What do you trhink a person in prison thinks about everyday? They think about the fact that they are in prison.
Think about them daily. There are times we do acts of charity without being moved by a person’s predicament. We don’t think twice about them. We just go through a religious action.
We give
We show hospitality
But is our heart moved by the hurt of others?
Do we think “But for the grace of God there go I?”
He also tells us to remember those who are mistreated. There are people all over this world being mistreated for their faith in Christ. His over all point is the world treats Christians terrible, let’s treat one another well.
That’s the big point.
We are to do this because we also are “in the body”. What does that mean?
We are all limited because we are in a physical body. Being in a physical body means we all have the potential of physical suffering. What’s happening to them could be happening to us just as easily.
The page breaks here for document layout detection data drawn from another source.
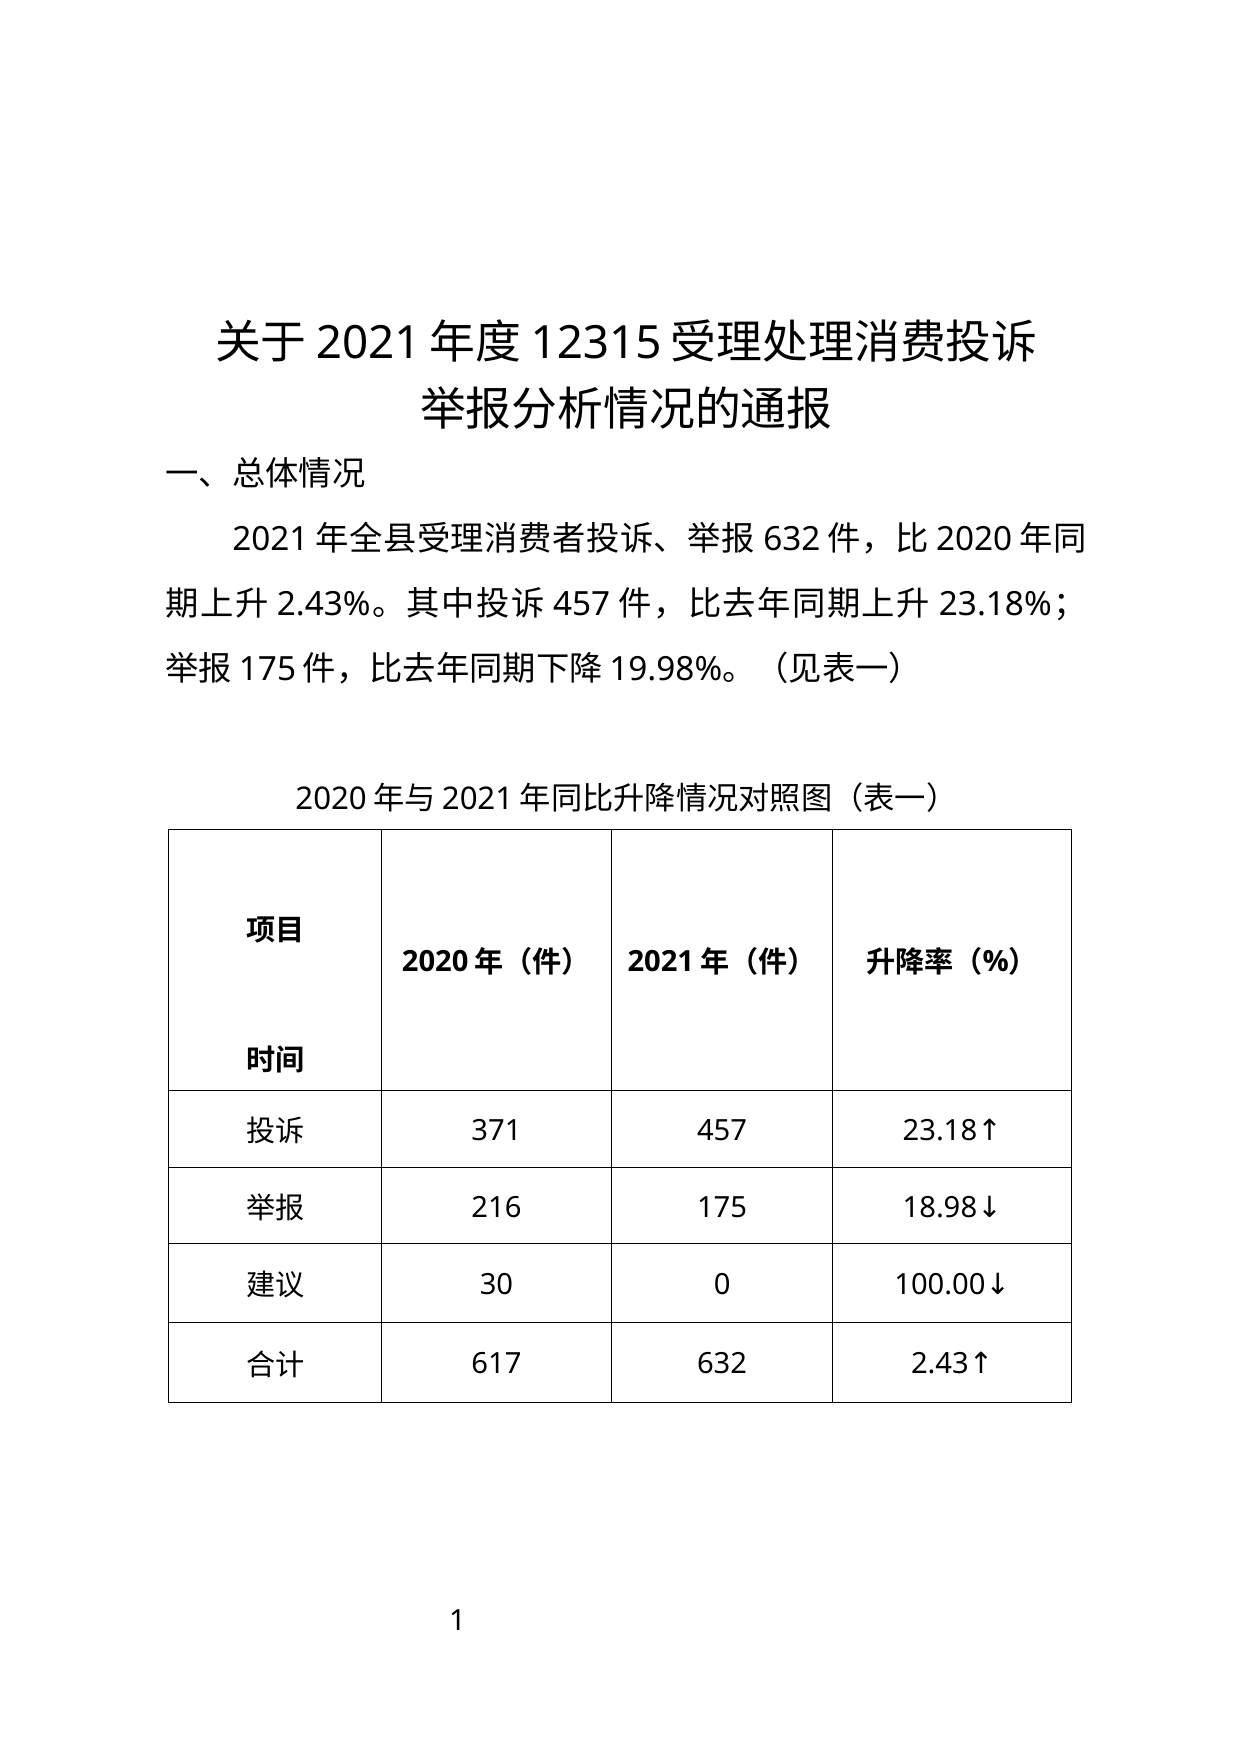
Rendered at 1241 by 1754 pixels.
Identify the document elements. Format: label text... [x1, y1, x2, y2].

table_cell 371 [382, 1091, 611, 1167]
text 关于2021年度12315受理处理消费投诉 [165, 306, 1087, 372]
table_cell 0 [612, 1244, 832, 1322]
table_cell 合计 [169, 1323, 381, 1402]
text 2021年全县受理消费者投诉、举报632件，比2020年同期上升2.43%。其中投诉457件，比去年同期上升23.18%；举报175件，比去年同期下降19.98%。（见表一） [165, 504, 1087, 699]
table_cell 175 [612, 1168, 832, 1243]
table_cell 投诉 [169, 1091, 381, 1167]
table_cell 632 [612, 1323, 832, 1402]
table_cell 举报 [169, 1168, 381, 1243]
table_header 2021年（件） [612, 830, 832, 1090]
table_header 升降率（%） [833, 830, 1071, 1090]
table_cell 30 [382, 1244, 611, 1322]
table_cell 2.43↑ [833, 1323, 1071, 1402]
table_cell 216 [382, 1168, 611, 1243]
table_cell 100.00↓ [833, 1244, 1071, 1322]
table_cell 23.18↑ [833, 1091, 1071, 1167]
text 一、总体情况 [165, 439, 1087, 504]
text 2020年与2021年同比升降情况对照图（表一） [165, 764, 1087, 829]
table_header 2020年（件） [382, 830, 611, 1090]
table_cell 18.98↓ [833, 1168, 1071, 1243]
table_cell 457 [612, 1091, 832, 1167]
table_header 项目 时间 [169, 830, 381, 1090]
table_cell 建议 [169, 1244, 381, 1322]
text 举报分析情况的通报 [165, 372, 1087, 439]
table_cell 617 [382, 1323, 611, 1402]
Especially when we think of suffering in general.
The person with cancer.
The person with chronic pain.
The person who is bed ridden.
That could be us and likely will be one day. In that day we will want people to:
Remember us
Visit us
Show us hospitality
Let’s summarize this:
We are to love those we go to church with.
We are to love those we have just met.
We are to love those in prison.
We are to love those who are suffering.